Bloomberg has published its new Covid Resilience Ranking, a barometer that ranks the largest 53 economies on their success at containing the virus with the least amount of social and economic disruption.
In formulating the ranking, Bloomberg considers 12 data indicators that span Covid containment, quality of healthcare, vaccination coverage, overall mortality and progress toward restarting travel and easing border curbs.
Norway was ranked first in this month’s ranking, with enough shots administered to cover almost half its population, few new fatalities and its borders opened.
The embrace of travel amid falling fatalities put Switzerland second, while New Zealand, a stalwart of the top three after eliminating Covid, is third.
The shifts in the ranking in July reflect the tension between vaccine-led reopening and virus containment as contagious new strains spread, Bloomberg said.
While the US was once in the sweet spot of high inoculation, waning case counts and rapid reopening, now it’s at a crossroads with vaccination hitting a wall and infections flaring again.

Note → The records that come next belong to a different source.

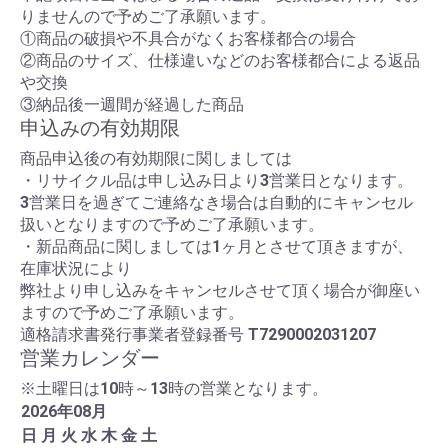
りませんので予めご了承願います。
①商品の破損や不具合がなくお客様都合の場合
②商品のサイズ、仕様違いなどのお客様都合による返品
や交換
③納品後一週間が経過した商品
申込みの有効期限
商品申込後の有効期限に関しましては
・リサイクル品は申し込み日より3営業日となります。
3営業日を過ぎてご連絡なき場合は自動的にキャンセル
扱いとなりますので予めご了承願います。
・新品商品に関しましては1ヶ月とさせて頂きますが、
在庫状況により
弊社より申し込みをキャンセルさせて頂く場合が御座い
ますので予めご了承願います。
適格請求書発行事業者登録番号
T7290002031207
営業カレンダー
※土曜日は10時～13時の営業となります。
2026
年
08
月
日
月
火
水
木
金
土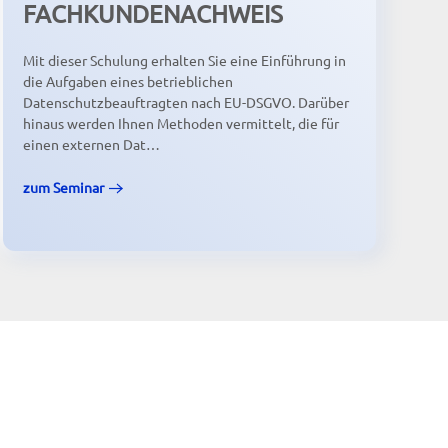
FACHKUNDENACHWEIS
Mit dieser Schulung erhalten Sie eine Einführung in
die Aufgaben eines betrieblichen
Datenschutzbeauftragten nach EU-DSGVO. Darüber
hinaus werden Ihnen Methoden vermittelt, die für
einen externen Dat…
zum Seminar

At the bottom of the 53 economies ranked is Indonesia, where more than 1,300 people are now dying every day and the supply of shots isn’t meeting the needs of the large population.
It’s a quandary faced by other low-ranked places like Malaysia, the Philippines and Bangladesh, reinforcing a rich-poor divide in the ranking that parallels what World Health Organization chief Tedros Adhanom Ghebreyesus called a “catastrophic moral failure” in vaccine access.
Only marginally better is South Africa in 51st, with the country scoring poorly because of the low number of vaccines it has distributed to its population, as well as the severity of its lockdowns and heavy travel restrictions.
The ‘two-track’ pandemic
Vaccination is where places like the US and Europe have made up for ground lost in their inability to effectively contain Covid, Bloomberg said.
“They’ve moved to the top in the Resilience Ranking as investment in research and a focus on fast rollouts proves pivotal.
“The US’s Operation Warp Speed saw some $18 billion ploughed into developing the first Covid-19 vaccines.”
Economies that moved early on securing and administering shots have the advantage of being mostly—and in Israel’s case, entirely—inoculated with mRNA vaccines, which appear to not just prevent a person from developing Covid, but from contracting and transmitting it as well.
While the evidence is still early, vaccines that rely on more traditional technology don’t appear to do this to the same degree, though they’re proving effective in stopping people from getting critically ill and dying from the virus.
In places where the majority are inoculated, the link between infection numbers and deaths appears to be weakening, and policymakers are reframing the way they view Covid-19 cases.
While South Africa is beginning to ramp up its vaccine rollout, most of the developing world is yet to start inoculating in a meaningful way, lacking the purchasing power to forge deals that put them at the front of the queue.
“Covax, the WHO-backed effort to help poorer countries procure doses, only started distributing shots at the end of February and is facing a supply shortfall that’s seen many places run out of vaccines entirely.
“Among advanced economies as defined by the International Monetary Fund, around 48% of the population are covered with shots, according to Bloomberg’s vaccine tracker. The figure is 22% for developing economies.”